Compilation of pre-processed file
In next phase of C compilation the compiler comes in action. It accepts temporary pre-processed <file-name>.i
file generated by the pre-processor and performs following tasks.
- Check C program for syntax errors.
- Translate the file into intermediate code i.e. in assembly language.
- Optionally optimize the translated code for better performance.
After compiling it generates an intermediate code in assembly language as <file-name.s>
file.

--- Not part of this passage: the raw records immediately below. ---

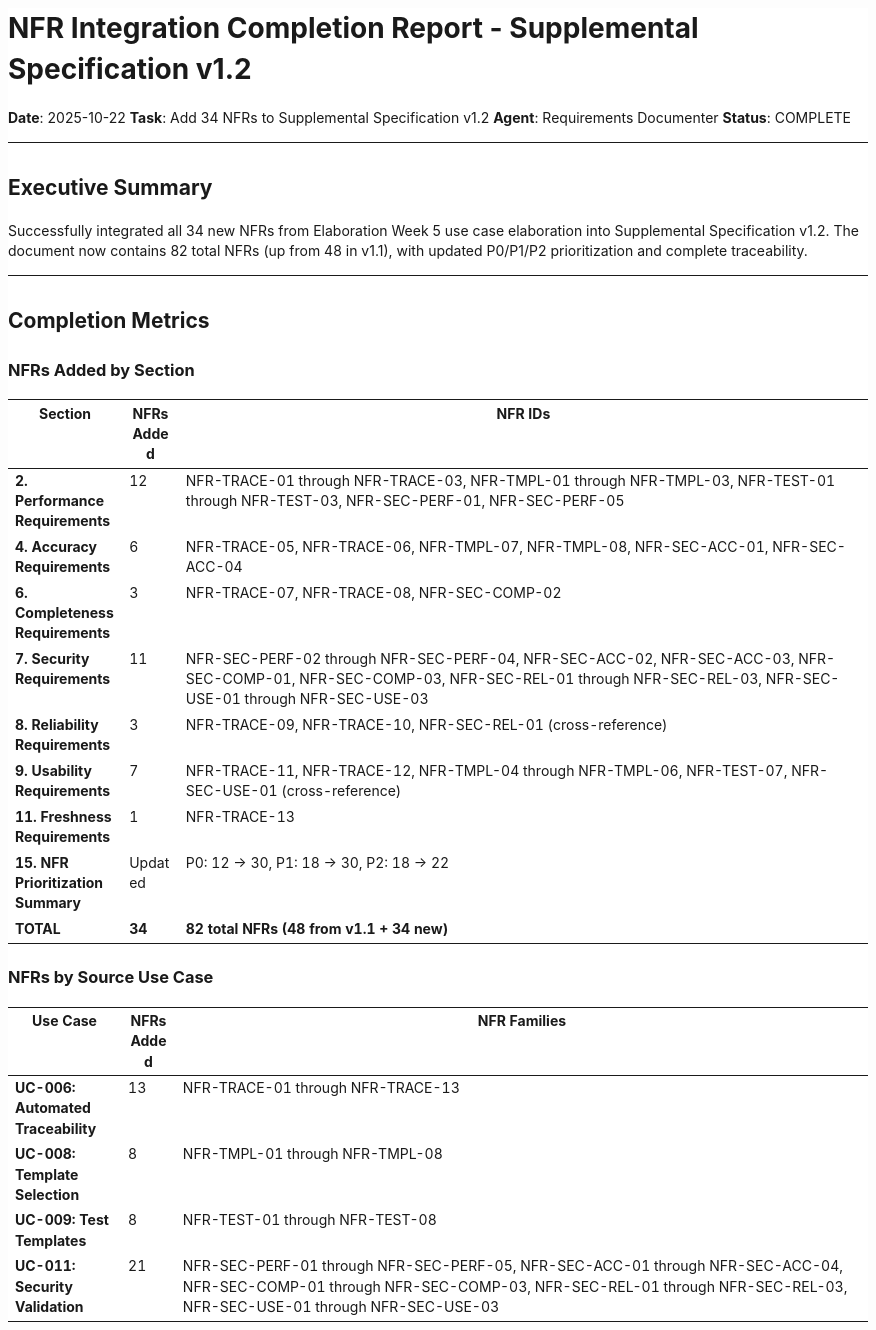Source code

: # NFR Integration Completion Report - Supplemental Specification v1.2

**Date**: 2025-10-22
**Task**: Add 34 NFRs to Supplemental Specification v1.2
**Agent**: Requirements Documenter
**Status**: COMPLETE

---

## Executive Summary

Successfully integrated all 34 new NFRs from Elaboration Week 5 use case elaboration into Supplemental Specification v1.2. The document now contains 82 total NFRs (up from 48 in v1.1), with updated P0/P1/P2 prioritization and complete traceability.

---

## Completion Metrics

### NFRs Added by Section

| Section | NFRs Added | NFR IDs |
|---------|-----------|---------|
| **2. Performance Requirements** | 12 | NFR-TRACE-01 through NFR-TRACE-03, NFR-TMPL-01 through NFR-TMPL-03, NFR-TEST-01 through NFR-TEST-03, NFR-SEC-PERF-01, NFR-SEC-PERF-05 |
| **4. Accuracy Requirements** | 6 | NFR-TRACE-05, NFR-TRACE-06, NFR-TMPL-07, NFR-TMPL-08, NFR-SEC-ACC-01, NFR-SEC-ACC-04 |
| **6. Completeness Requirements** | 3 | NFR-TRACE-07, NFR-TRACE-08, NFR-SEC-COMP-02 |
| **7. Security Requirements** | 11 | NFR-SEC-PERF-02 through NFR-SEC-PERF-04, NFR-SEC-ACC-02, NFR-SEC-ACC-03, NFR-SEC-COMP-01, NFR-SEC-COMP-03, NFR-SEC-REL-01 through NFR-SEC-REL-03, NFR-SEC-USE-01 through NFR-SEC-USE-03 |
| **8. Reliability Requirements** | 3 | NFR-TRACE-09, NFR-TRACE-10, NFR-SEC-REL-01 (cross-reference) |
| **9. Usability Requirements** | 7 | NFR-TRACE-11, NFR-TRACE-12, NFR-TMPL-04 through NFR-TMPL-06, NFR-TEST-07, NFR-SEC-USE-01 (cross-reference) |
| **11. Freshness Requirements** | 1 | NFR-TRACE-13 |
| **15. NFR Prioritization Summary** | Updated | P0: 12 → 30, P1: 18 → 30, P2: 18 → 22 |
| **TOTAL** | **34** | **82 total NFRs (48 from v1.1 + 34 new)** |

### NFRs by Source Use Case

| Use Case | NFRs Added | NFR Families |
|----------|-----------|--------------|
| **UC-006: Automated Traceability** | 13 | NFR-TRACE-01 through NFR-TRACE-13 |
| **UC-008: Template Selection** | 8 | NFR-TMPL-01 through NFR-TMPL-08 |
| **UC-009: Test Templates** | 8 | NFR-TEST-01 through NFR-TEST-08 |
| **UC-011: Security Validation** | 21 | NFR-SEC-PERF-01 through NFR-SEC-PERF-05, NFR-SEC-ACC-01 through NFR-SEC-ACC-04, NFR-SEC-COMP-01 through NFR-SEC-COMP-03, NFR-SEC-REL-01 through NFR-SEC-REL-03, NFR-SEC-USE-01 through NFR-SEC-USE-03 |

It is assembly version of our source code.
Let us look into compilation.s file.
.file "compilation.c"
.def ___main; .scl 2; .type 32; .endef
.section .rdata,"dr"
LC0:
.ascii "Learn at Codeforwin!\0"
.text
.globl _main
.def _main; .scl 2; .type 32; .endef
_main:
pushl %ebp
movl %esp, %ebp
andl $-16, %esp
subl $16, %esp
call ___main
movl $LC0, (%esp)
call _printf
movl $0, %eax
leave
ret
.ident "GCC: (tdm-1) 4.9.2"
.def _printf; .scl 2; .type 32; .endef
Assembling of compiled source code
Moving on to the next phase of compilation. Assembler accepts the compiled source code (compilation.s) and translates to low level machine code. After successful assembling it generates <file-name.o>
(in Linux) or <file-name.obj>
(in Windows) file known as object file. In our case it generates the compilation.o file.
This file is encoded in low level machine language and cannot be viewed using text editors. However, if you still open this in notepad, it look like.
L J .text $ Ü , 0`.data @ 0À.bss € 0À.rdata @ 0@/4 @ 0@U‰åƒäðƒìè Ç$ è ¸ ÉÃLearn at Codeforwin! GCC: (tdm-1) 4.9.2
.file þÿ gcompilation.c _main .text ! .data .bss .rdata ___main _printf .rdata$zzz .rdata$zzz
Linking of object files
Finally, the linker comes in action and performs the final task of compilation process. It accepts the intermediate file <file-name.o>
generated by the assembler. It links all the function calls with their original definition. Which means the function printf()
gets linked to its original definition.
Linker generates the final executable file (.exe in windows).
Huuhh, these all happens in a blink by a software known as gcc
.